The Estimated Cost of the Hanford Cleanup Just Went Up By Four *Billion* Dollars

But will the Trump administration go for the plan?

Hanford might start converting some of its worst radioactive wastes into benign glass in 2023. But that comes with an extra $4.5 billion added to the project’s costs — raising the price tag from $12.3 billion to $16.8 billion.

And it comes with the question of whether the incoming President Donald Trump and his Secretary of Energy nominee Rick Perry—who would oversee the department responsible for the cleanup—will buy into this new approach with the extra $4.5 billion price.

“I don’t think Rick Perry is aware of all (the federal) nuclear sites. … I don’t know if this administration will stick with it,” says Tom Carpenter, executive director of Hanford Challenge, an independent watchdog group.

The first time that the extra $4.5 million will show up in Congress’ Energy & Natural Resources Committee to begin the appropriations process will likely be in the spring, said an aide to Sen. Maria Cantwell, who is is on that committee. Sen. Patty Murray is on the Senate’s appropriations committee. Both have strongly backed funding Hanford’s cleanup.

On the GOP side, U.S. Rep Dan Newhouse, a Yakima Valley Republican, will be the point person for funding Hanford’s cleanup.

Glassifying radioactive wastes is the Hanford Nuclear Reservation’s biggest project, which has been plagued since the turn of the century with massive budget increases, technical problems and managerial glitches, plus several timetable delays. The original budget was $4 billion with the plant going online in 1999. Subsequent missed deadlines for startup were 2007, 2011 and 2019. Last year, Seattle Weekly published an in-depth look at the technical and managerial issues that have plagued the project for years.

Hanford is arguably the most radioactively and chemically contaminated spot in the Western Hemisphere. Its greatest problem is 53 million gallons of highly radioactive flunks, sludges and chunks in 177 leak-prone underground tanks seven to 11 miles from the Columbia River.
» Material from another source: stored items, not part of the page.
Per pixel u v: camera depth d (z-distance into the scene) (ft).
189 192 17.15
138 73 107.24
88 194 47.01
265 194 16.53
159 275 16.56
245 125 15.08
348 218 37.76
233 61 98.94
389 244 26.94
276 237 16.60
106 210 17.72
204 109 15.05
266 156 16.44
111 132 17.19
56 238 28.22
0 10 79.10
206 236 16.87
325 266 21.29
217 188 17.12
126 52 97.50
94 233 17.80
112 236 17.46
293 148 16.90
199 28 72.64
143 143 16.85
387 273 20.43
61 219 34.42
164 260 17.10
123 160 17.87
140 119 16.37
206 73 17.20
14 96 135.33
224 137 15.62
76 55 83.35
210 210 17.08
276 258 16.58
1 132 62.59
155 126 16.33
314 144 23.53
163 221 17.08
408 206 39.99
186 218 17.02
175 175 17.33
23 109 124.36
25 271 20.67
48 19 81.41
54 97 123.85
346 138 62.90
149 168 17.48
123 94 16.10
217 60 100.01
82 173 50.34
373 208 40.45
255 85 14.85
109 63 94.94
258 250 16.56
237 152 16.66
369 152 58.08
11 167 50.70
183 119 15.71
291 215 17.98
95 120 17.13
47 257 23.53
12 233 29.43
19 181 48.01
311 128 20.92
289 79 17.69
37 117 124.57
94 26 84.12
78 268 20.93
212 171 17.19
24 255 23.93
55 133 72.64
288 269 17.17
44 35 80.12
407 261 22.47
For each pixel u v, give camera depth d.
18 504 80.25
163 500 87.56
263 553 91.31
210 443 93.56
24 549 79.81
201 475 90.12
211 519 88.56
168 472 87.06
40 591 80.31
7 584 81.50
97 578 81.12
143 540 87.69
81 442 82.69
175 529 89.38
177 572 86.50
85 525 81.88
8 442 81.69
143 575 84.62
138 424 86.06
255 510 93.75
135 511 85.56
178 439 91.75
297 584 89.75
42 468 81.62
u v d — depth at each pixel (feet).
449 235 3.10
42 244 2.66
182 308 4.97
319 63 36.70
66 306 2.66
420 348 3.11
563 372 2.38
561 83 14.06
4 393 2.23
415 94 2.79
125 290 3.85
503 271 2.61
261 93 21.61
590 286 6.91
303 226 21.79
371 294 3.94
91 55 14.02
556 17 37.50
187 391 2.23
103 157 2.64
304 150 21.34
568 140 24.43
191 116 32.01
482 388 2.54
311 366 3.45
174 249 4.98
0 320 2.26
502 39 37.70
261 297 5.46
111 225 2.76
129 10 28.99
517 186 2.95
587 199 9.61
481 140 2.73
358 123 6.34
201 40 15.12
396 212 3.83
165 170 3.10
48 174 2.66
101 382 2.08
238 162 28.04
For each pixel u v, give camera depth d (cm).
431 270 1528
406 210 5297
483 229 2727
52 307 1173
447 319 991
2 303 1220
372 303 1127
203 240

At least 1 million gallons have already leaked and are oozing to the river.

Hanford’s master plan since the early 1990s has been to convert those wastes into glass capable of lasting 10,000 years — enough time for the radioactivity to decay to much safer levels.

Last Friday, the U.S. Department of Energy announced it will build a fast-track facility to convert low-level radioactive fluids in the tanks into glass starting in 2023 as a way to get glassification going, a plan that would cause the bigger price tag. Meanwhile, DOE will continue to wrestle with major technological problems to build another facility to separate high-level radioactive materials from the sludges to be converted into glass in a proposed high-level radioactive waste treatment facility.

The state Department of Ecology has signed off on building the fast-track low-level-waste glassification plant by December 2023. “It is a tight schedule,” says Suzanne Dahl, the ecology department’s section manager for tank waste treatment, but the department believes DOE can get such a facility running by then.

The pretreatment plant, and the low-level and high-level glassification facilities, are now supposed to be all working by 2033. All 56 million gallons or nuclear wastes are to be converted into glass by 2047.

Nuclear waste cleanup at Hanford and nationwide received almost no attention in the presidential election, but that doesn’t mean the election won’t have a major impact on the cleanup efforts.

Trump’s nominee to head the Office of Management & Budget is U.S.Rep. Mick Mulvaney, R-S.C., a strong advocate of federal budget cutting. While Perry’s nomination has received extensive coverage on oil issues, the bulk of DOE’s work is on nuclear research, nuclear bombs, and the cleanup of nuclear sites — subjects in which he has provided no signals about.

Carpenter, with Hanford Challenge, also questions whether DOE has fixed its managerial issues enough to finish a low-level radioactive waste glassification plant by 2023. These problems include hostility to internal bad news. Contractors are tempted to cut corners when pressed to meet deadlines and financial incentives, he says.

Carpenter cites a 2015 General Accounting Office report that noted that DOE has unresolved design issues based on out-of-date approaches in its approach to fast-tracking a low-level waste glassification facility. The GAO is Congress’ investigative agency, and has routinely concluded in the past several years that DOE appears to underestimate costs on the entire glassification project. For years, the GAO believed the total project’s $12.3 billion estimate — prior to adding $4.5 billion — had been at least $1 billion too low.

However, DOE spokeswoman Yvonne Levardi said: “We are making progress on the technical operations.”

Carpenter, who says he does not oppose the fast-track option, is not convinced: “I worry about them taking shortcuts as they’ve always done when there’s pressure on them.”